Wednesday, May 21, 2008
A way in
Digital Heritage: Video Art in Germany from 1963 to the present (Part 1)
St Paul St Gallery, AUT, Auckland
13 May -13 June 2008
We have here twenty-seven hours of moving image on twelve monitors, each small screen showing a selection that is part of a larger chronological sequence. There is no ordering at all in terms of thematic content or size.
This show is sprawling. Overwhelmingly so. Fifty-nine artists with works that vary between two hours and two minutes long, and you can’t click on to specific items using an index or remote control. You get what happens to be on when you walk into the room. So it is chaotic and rambling. You on the other hand, are expected to be curious. If you are that, you need to make several visits. With a big thermos and a knapsack of chocolate every time. Maybe a hip-flask.
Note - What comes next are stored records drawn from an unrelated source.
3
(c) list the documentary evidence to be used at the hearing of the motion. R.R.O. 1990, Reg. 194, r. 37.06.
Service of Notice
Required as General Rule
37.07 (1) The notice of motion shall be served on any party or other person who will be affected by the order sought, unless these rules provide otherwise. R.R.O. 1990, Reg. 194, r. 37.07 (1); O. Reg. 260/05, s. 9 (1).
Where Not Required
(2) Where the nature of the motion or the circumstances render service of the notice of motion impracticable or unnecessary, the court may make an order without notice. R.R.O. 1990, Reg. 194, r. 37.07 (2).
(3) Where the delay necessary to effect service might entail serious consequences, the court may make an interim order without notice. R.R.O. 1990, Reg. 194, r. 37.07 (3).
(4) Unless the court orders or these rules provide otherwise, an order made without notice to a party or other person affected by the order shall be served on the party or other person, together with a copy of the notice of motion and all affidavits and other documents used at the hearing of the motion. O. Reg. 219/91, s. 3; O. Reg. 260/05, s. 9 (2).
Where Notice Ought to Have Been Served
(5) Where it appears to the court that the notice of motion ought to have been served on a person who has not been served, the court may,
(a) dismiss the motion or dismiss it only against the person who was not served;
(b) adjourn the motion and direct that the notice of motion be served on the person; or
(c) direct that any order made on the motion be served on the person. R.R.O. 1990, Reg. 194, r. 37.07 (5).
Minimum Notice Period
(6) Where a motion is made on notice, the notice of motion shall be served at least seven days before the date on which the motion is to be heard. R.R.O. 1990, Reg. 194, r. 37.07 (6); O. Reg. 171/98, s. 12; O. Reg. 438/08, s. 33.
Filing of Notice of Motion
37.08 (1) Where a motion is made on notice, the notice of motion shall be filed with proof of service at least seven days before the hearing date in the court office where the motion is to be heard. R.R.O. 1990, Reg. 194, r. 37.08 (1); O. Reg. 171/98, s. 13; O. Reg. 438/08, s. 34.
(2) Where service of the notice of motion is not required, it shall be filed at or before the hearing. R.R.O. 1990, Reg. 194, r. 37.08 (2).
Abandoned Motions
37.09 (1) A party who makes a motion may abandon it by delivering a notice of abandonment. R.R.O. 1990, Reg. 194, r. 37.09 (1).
Not all of it is from German artists, though the work by non-Germans was made in Germany. Some film is included. And television news too. There is a lot of untranslated German – so it is viewer hostile from a Kiwi viewpoint. And there are no handouts or wall labels to introduce you to the work. Plus with one monitor going without headphones it is noisy enough to intrude on those others with them. Definitely not user-friendly.
Yet, yet, if you – like me – are really curious because, after all, it is art (and you know some video is fantastic), it is possible to figure out a means of access.
Here’s what you can do.
First of all, take a look at this link and the list of works, zero in on half a dozen names that catch your eye, google some info on their contributions to the show, and then when you come to St. Paul St. look for them on the laminated cards by each monitor listing artists, works and time durations.
Then look in the beautifully produced catalogue on the table by the office. It has small essays on each artist and excellent illustrations. That will show you what to look out for.
Because very long works are mixed with very short ones on each DVD, each monitor is highly unpredictable. You can’t sit down and watch each from beginning to end. But if you start off with one that faces across the room you can routinely observe what is showing on several screens in front of you. And because the headphone leads are long you can get out of your chair and move around. You can squiz at several monitors at once, make snap decisions if you are bored and move on to other screens.
All this means that it is hard to devote all your attention to one work at a time. That is easier if you work nearby and can come during lunchtime. Then you can really concentrate.
So using the above procedure, I found an assortment of works (complete or in portions) which I really liked. Some, like Marcel Odenbach’s study of the bourgeois life style, As if memories could deceive me, I only saw the tail end of, but what I did catch, fascinated. Others like Rosemarie Trockel’s Buffalo Billy and Milly, of drawn upon film of actors dressed as animals, I saw starting on the other side of the room, so on quickly realising who made it I sprinted over and grabbed a seat. I managed to see Joseph Beuys’ Filz TV in its entirety and likewise Jan Verbeek’s film of commuters being crammed into a train during Tokyo’s rush hour. I also managed to regularly dip into films by Rebecca Horn (of bizarre bird costumes that extended the human form) and Corinna Schnitt (whose very long zoom shot of a dinky housing village owes a lot to Michael Snow’s Wavelength).
Probably the highlights were Heike Baranowsky’s Passage I (a short silent film of a freighter travelling in the open sea being seemingly repeatedly passed by another ship with the camera) and Harun Farocki’s very long Prison Images, an exploration of the theme of Foucauldian surveillance, comparing the camera with weaponry, and using archival footage and old movies. The more I saw of these the more intrigued I became. Therefore I am considering more visits. (I also really want to see the rest of the Odenbach). I barely scratched the surface.